結婚式の誓いの言葉とは?意味や役割から考え方・表現例まで分かりやすく解説
結婚式の準備を進める中で、「誓いの言葉をどうすればいいのだろう」と悩む方は少なくありません。
定型文を使うべきか、それとも自分たちの言葉で伝えるべきか。正解がないからこそ、考え始めると迷ってしまうポイントでもあります。
この記事では、結婚式における誓いの言葉の意味や役割をはじめ、定型文と自由形式の違い、自分たちらしい言葉の考え方や表現例までを分かりやすく解説します。
誓いの言葉を結婚準備の一部として前向きに捉え、自分たちなりの形を見つけるヒントとして、ぜひ参考にしてください。
結婚式における誓いの言葉とは何か

挙式の中でも、特に注目が集まりやすい「誓いの言葉」。
なんとなくイメージはあっても、いざ準備するとなると何を書けばいいのか手が止まってしまうものです。
まずは、この言葉が持つ本来の意味や、式全体でどのような役割を持っているのかを確認しておきましょう。
誓いの言葉の基本的な意味
誓いの言葉は、新郎新婦がこれから夫婦として歩んでいく決意を、ゲストの前で言葉にする大切な場面です。
人前式などでは特に、誰かに言わされるのではなく、自分たちの意思で宣言できる点に大きな価値があります。
この場面で求められるのは、周囲から評価されるような立派なスピーチではありません。
ふたりが「結婚する」という決意を自分たちの言葉で確かめ合い、これからの人生を共に歩む約束を交わすこと自体に意味があります。
人生の節目として今の想いを言葉にすることで、結婚への実感がより深まり、挙式という特別な時間がふたりにとっても心に残るスタートラインになるでしょう。
誓いの言葉が果たす役割
誓いの言葉には、新郎新婦それぞれの気持ちを確かめ合うだけでなく、挙式という場そのものに意味を与える役割があります。

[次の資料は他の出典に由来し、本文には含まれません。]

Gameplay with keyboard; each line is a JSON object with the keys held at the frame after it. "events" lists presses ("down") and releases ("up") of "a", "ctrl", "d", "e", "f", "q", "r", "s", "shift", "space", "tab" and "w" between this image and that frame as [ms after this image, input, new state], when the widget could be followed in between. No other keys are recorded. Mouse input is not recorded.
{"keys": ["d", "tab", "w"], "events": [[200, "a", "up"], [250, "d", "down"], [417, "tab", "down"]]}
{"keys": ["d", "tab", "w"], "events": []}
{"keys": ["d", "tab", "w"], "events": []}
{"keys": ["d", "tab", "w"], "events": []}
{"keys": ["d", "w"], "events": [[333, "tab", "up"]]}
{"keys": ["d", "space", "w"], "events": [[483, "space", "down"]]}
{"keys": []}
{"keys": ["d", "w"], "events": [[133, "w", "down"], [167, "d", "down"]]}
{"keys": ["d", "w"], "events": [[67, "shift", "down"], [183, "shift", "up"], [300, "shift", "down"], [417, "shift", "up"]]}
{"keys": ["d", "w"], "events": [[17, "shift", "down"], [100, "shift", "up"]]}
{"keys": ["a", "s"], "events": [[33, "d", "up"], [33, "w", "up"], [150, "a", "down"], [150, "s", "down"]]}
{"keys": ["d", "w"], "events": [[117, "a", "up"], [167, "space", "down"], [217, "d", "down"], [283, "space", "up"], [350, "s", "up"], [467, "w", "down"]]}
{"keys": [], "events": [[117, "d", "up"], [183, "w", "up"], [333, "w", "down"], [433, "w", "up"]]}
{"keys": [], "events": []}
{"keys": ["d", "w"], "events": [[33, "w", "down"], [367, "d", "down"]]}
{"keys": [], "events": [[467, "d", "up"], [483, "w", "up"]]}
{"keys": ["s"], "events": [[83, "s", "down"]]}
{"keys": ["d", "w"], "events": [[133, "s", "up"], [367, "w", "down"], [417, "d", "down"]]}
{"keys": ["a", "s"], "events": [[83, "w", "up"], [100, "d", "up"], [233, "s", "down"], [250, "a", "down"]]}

ゲストの前で宣言することで、「いよいよ結婚生活が始まる」という実感が生まれ、ふたりにとって大切なスタートの区切りになります。
また、参列しているゲストにとっても、ふたりが何を大切にし、どのような家庭を築きたいのかを知る貴重な時間です。
誓いの言葉を通して価値観やお互いを想う気持ちが伝わることで、会場には自然と一体感が生まれます。
言葉の内容やトーンによって、温かい雰囲気になったり、厳かな空気が漂ったりと、式全体の印象が形づくられる点も誓いの言葉が担う大切な役割の一つといえるでしょう。
定型文と自由形式の誓いの言葉の違い
誓いの言葉を考える際、まず「決まった文章(定型文)」を使うか、「自分たちの言葉(自由形式)」にするかで迷うはずです。
それぞれの特徴を知ることで、自分たちの理想とする挙式のスタイルにどちらが合っているかが見えてきます。
定型文の誓いの言葉の特徴
定型文は、キリスト教式(教会式)や神前式などで用いられることが多い伝統的な形式で、式場の進行に沿って誓いを立てるケースが一般的です。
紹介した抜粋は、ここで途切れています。